Task directions: Could you filter the records below and keep only the lines with the word "Left"?

Records for this task section start

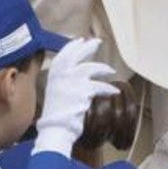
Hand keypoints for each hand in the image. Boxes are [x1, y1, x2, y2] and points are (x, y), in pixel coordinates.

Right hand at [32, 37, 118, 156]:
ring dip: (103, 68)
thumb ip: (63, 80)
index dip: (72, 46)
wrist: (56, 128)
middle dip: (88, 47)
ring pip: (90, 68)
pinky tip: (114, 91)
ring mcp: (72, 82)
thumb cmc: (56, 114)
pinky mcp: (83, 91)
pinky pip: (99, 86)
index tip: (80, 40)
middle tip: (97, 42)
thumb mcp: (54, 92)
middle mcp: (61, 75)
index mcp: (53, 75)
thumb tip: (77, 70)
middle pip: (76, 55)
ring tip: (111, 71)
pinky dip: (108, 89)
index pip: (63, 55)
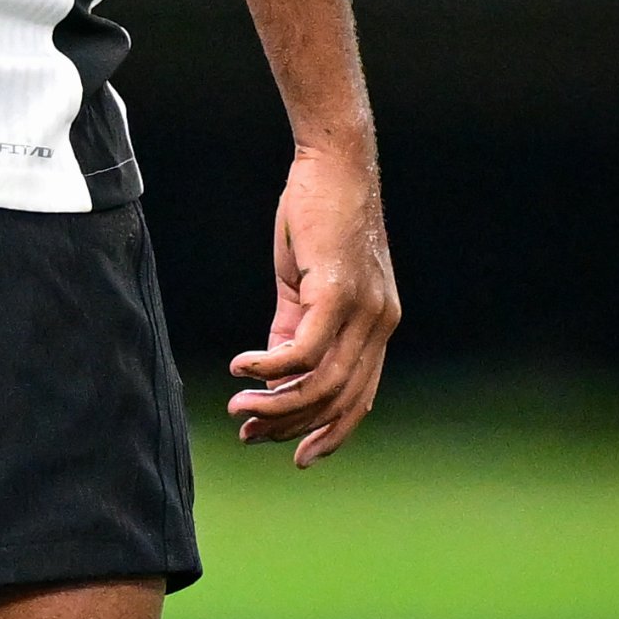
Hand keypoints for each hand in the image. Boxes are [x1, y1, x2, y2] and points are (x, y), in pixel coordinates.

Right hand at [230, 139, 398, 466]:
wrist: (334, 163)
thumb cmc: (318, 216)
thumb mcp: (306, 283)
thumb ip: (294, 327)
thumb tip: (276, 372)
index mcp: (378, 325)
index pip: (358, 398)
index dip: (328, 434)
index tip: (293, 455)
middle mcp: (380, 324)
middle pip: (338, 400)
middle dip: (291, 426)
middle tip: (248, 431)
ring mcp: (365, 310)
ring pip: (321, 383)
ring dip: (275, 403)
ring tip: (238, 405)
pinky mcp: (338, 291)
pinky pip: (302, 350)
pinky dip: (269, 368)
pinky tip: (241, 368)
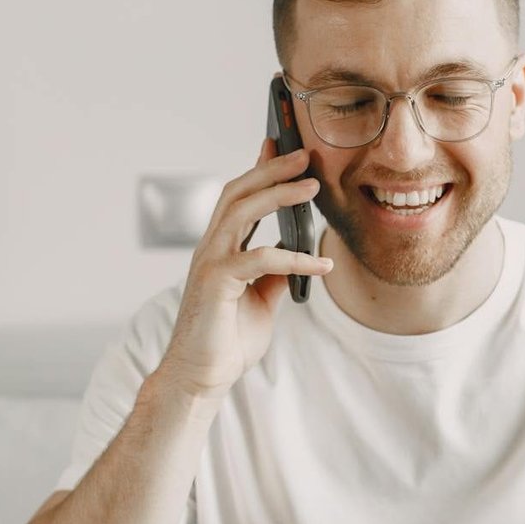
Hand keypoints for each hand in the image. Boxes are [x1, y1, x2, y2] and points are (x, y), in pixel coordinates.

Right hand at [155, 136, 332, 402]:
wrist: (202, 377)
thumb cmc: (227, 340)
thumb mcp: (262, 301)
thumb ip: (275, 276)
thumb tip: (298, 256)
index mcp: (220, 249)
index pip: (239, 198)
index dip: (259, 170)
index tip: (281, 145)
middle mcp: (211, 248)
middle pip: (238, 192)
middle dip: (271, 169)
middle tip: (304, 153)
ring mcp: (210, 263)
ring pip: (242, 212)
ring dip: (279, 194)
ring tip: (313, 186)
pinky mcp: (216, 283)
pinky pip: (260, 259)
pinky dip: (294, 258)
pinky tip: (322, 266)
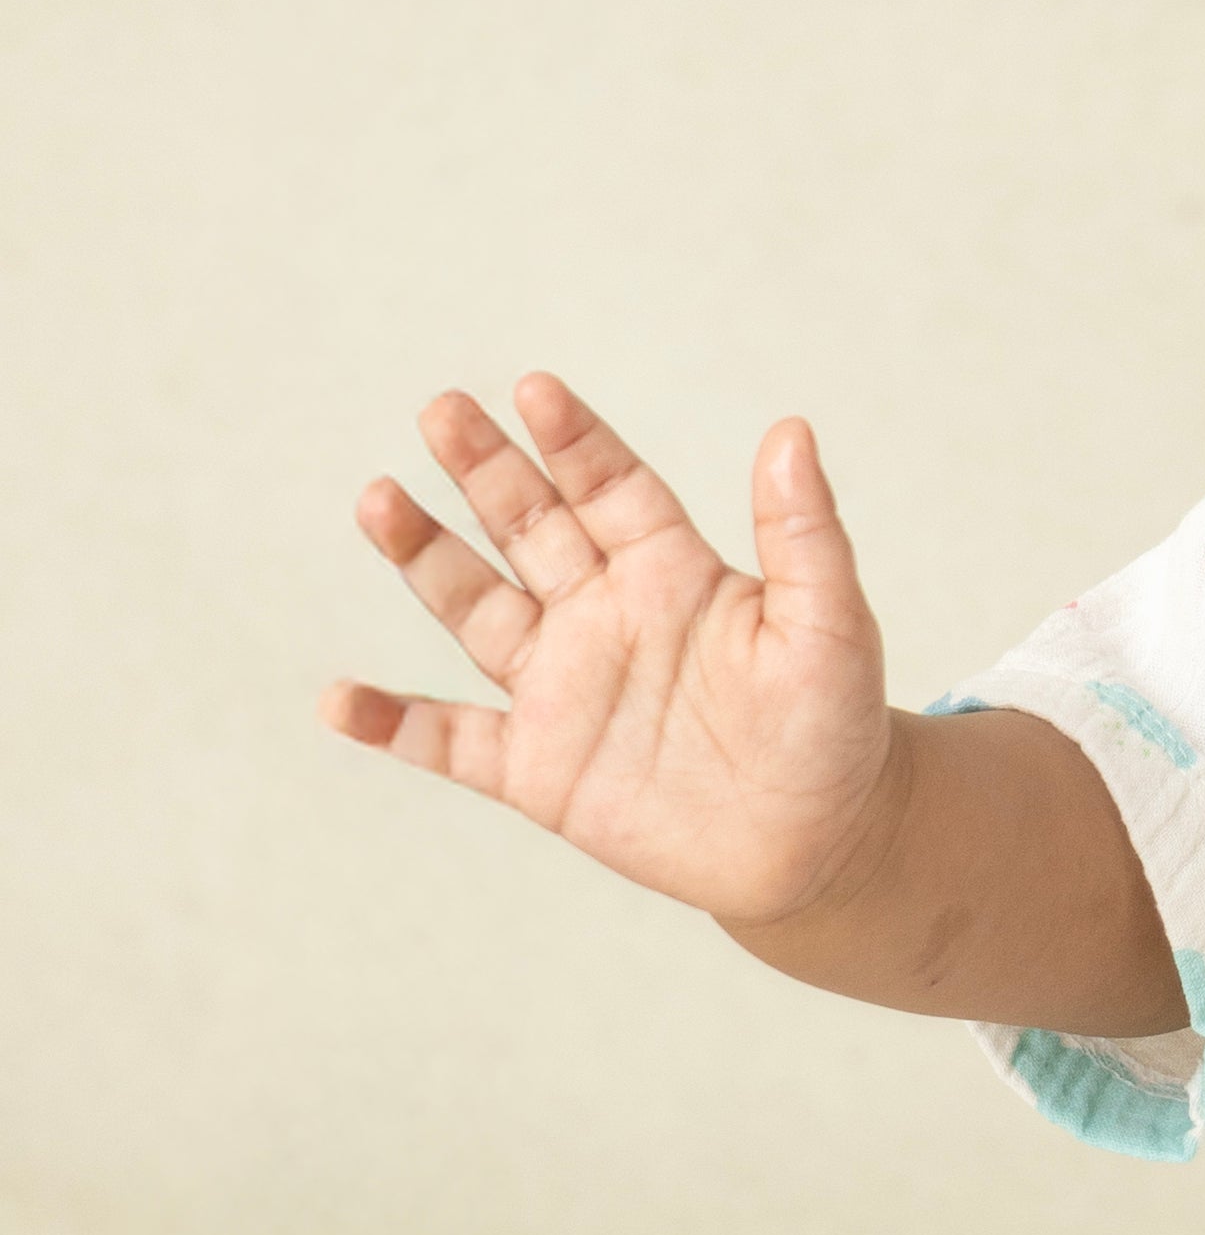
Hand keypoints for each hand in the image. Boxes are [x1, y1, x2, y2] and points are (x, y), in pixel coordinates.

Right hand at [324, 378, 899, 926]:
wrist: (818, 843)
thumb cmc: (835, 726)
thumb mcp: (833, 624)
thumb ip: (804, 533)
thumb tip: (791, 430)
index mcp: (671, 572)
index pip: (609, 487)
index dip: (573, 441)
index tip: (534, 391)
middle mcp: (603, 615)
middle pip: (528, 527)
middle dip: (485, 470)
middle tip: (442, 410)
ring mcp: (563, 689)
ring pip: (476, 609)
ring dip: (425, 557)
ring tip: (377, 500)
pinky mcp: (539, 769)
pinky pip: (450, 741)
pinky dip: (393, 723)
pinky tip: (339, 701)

Records for this task section end
Records for this task section start

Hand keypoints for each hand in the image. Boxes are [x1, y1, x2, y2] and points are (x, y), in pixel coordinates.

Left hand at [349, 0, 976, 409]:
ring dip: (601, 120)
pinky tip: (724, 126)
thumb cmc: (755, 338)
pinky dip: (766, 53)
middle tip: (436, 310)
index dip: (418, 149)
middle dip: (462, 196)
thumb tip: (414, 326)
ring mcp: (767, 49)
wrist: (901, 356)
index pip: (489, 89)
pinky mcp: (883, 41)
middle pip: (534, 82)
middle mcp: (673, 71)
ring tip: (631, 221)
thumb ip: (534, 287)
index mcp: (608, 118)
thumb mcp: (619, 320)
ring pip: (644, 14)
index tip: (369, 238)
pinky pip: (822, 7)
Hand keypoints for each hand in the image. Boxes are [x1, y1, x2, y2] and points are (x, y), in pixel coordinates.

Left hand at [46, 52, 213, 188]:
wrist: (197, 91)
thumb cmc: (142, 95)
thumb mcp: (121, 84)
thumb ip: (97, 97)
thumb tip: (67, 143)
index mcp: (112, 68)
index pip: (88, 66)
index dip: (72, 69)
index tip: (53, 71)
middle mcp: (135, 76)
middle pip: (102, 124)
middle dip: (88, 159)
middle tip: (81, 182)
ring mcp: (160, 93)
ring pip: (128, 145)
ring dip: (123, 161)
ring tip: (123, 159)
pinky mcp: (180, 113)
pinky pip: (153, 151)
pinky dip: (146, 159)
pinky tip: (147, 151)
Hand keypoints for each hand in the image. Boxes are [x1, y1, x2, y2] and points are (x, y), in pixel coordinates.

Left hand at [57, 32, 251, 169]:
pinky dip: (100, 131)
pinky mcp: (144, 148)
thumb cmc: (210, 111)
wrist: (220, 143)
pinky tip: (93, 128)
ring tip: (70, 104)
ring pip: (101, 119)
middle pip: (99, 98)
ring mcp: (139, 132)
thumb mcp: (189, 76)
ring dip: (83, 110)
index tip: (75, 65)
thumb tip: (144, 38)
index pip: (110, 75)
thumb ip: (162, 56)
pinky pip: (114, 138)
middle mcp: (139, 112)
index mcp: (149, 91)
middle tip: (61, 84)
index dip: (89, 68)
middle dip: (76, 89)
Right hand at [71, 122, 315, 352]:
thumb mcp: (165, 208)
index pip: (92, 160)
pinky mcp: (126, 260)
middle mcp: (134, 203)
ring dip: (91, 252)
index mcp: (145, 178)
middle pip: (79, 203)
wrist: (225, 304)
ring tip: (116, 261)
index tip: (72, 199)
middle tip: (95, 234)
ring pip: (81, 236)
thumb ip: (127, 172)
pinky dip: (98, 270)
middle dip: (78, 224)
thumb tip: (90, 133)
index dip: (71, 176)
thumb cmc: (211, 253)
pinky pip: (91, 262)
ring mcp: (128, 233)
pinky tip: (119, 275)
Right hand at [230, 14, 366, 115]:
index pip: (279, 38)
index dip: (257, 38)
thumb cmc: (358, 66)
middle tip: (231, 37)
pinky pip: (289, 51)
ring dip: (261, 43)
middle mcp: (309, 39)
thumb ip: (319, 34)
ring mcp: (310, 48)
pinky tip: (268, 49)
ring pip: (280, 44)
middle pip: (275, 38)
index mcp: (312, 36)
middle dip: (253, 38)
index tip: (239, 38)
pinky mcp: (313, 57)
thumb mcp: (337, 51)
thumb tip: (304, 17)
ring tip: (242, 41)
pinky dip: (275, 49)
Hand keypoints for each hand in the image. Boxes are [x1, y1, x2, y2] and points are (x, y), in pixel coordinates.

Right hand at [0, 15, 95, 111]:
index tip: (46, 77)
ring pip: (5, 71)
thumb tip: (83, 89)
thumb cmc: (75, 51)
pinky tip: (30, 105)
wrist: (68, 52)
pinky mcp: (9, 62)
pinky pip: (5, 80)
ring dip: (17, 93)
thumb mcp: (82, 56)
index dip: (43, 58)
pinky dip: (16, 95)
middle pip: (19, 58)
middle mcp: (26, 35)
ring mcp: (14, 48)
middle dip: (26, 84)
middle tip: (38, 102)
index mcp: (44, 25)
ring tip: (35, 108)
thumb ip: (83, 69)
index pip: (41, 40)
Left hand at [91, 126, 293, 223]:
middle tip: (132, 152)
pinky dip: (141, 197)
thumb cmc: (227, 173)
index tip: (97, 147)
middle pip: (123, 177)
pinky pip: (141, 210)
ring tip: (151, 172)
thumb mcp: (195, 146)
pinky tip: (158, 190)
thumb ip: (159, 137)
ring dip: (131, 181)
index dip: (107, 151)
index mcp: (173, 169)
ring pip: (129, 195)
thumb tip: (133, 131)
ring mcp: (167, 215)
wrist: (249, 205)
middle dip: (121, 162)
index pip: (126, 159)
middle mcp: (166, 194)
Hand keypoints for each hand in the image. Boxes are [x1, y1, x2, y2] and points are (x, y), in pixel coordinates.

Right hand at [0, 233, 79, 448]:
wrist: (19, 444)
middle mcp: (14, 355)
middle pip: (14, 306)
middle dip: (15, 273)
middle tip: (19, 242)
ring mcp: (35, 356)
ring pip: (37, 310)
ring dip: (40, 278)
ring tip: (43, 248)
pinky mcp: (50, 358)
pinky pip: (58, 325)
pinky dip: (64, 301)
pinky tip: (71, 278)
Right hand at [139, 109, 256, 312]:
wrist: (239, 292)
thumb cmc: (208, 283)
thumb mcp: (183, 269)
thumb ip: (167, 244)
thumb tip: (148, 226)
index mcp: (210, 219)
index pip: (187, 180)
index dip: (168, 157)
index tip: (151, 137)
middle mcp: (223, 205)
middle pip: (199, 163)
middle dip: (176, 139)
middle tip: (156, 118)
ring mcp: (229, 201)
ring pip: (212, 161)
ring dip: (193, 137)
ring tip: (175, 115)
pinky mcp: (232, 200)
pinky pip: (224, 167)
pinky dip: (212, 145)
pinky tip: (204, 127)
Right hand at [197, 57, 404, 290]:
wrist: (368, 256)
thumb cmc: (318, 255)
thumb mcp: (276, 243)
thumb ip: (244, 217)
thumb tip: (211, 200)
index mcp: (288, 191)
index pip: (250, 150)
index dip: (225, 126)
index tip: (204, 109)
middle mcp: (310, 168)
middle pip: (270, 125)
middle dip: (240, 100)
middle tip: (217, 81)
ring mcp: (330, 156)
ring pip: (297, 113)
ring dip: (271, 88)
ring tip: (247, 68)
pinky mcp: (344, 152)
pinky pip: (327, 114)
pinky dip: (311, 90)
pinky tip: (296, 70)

Records for this task section end
Records for this task section start

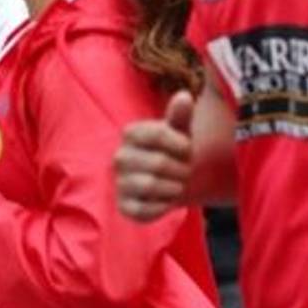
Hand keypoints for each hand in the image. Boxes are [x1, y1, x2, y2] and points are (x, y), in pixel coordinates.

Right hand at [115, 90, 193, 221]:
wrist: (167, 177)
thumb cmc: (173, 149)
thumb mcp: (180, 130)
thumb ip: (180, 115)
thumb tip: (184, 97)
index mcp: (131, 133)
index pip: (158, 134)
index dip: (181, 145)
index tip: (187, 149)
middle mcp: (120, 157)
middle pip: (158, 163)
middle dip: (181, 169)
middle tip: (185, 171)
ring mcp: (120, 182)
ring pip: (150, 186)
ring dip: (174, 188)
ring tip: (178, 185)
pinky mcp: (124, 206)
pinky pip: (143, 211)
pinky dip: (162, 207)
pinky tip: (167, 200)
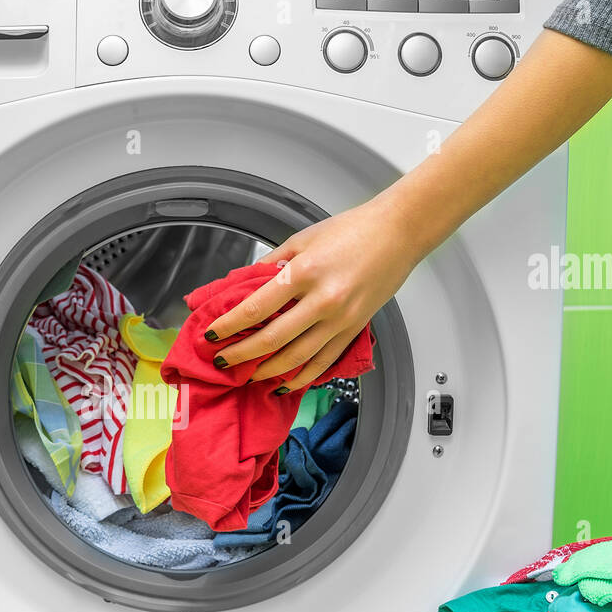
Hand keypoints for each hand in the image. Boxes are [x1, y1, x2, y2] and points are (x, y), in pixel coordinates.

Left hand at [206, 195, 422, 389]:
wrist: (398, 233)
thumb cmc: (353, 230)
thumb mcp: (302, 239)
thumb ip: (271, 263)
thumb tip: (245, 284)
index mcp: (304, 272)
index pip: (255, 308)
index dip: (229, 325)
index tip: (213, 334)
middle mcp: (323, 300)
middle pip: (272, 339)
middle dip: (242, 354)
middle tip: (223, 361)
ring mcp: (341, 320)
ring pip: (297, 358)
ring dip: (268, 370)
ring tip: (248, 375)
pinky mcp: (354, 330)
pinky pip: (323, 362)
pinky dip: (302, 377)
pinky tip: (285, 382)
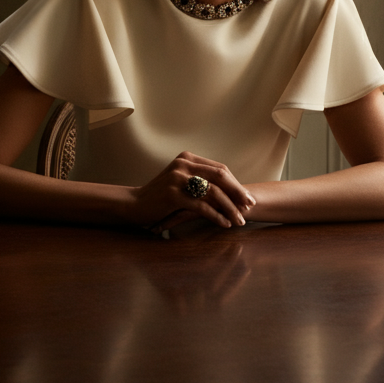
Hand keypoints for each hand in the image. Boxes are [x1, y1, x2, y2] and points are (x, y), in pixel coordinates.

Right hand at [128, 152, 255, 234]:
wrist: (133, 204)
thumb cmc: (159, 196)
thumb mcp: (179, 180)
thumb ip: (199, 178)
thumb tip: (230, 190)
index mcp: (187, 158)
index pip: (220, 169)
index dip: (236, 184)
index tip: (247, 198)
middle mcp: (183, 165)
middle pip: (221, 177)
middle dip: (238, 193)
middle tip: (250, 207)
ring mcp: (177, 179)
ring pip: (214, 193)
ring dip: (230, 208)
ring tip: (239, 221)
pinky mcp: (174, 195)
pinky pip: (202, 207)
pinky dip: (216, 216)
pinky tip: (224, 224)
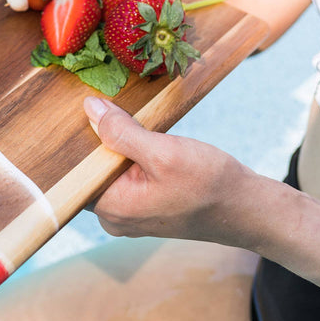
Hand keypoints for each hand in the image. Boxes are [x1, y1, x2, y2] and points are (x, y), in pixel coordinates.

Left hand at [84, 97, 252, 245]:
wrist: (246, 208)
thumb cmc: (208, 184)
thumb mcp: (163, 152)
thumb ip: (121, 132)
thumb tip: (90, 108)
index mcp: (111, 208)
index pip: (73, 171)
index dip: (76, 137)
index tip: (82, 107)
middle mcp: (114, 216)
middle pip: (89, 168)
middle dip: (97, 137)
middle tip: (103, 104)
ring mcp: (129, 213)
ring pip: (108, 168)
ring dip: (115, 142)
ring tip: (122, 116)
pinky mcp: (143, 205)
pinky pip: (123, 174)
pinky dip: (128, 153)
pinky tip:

Records for this task section end

Solution to the exercise:
Left hand at [349, 0, 976, 409]:
Left hand at [46, 52, 213, 188]:
Left hand at [57, 32, 251, 169]:
Left hand at [91, 126, 293, 223]:
Left hand at [206, 195, 422, 389]:
Left hand at [84, 97, 252, 245]:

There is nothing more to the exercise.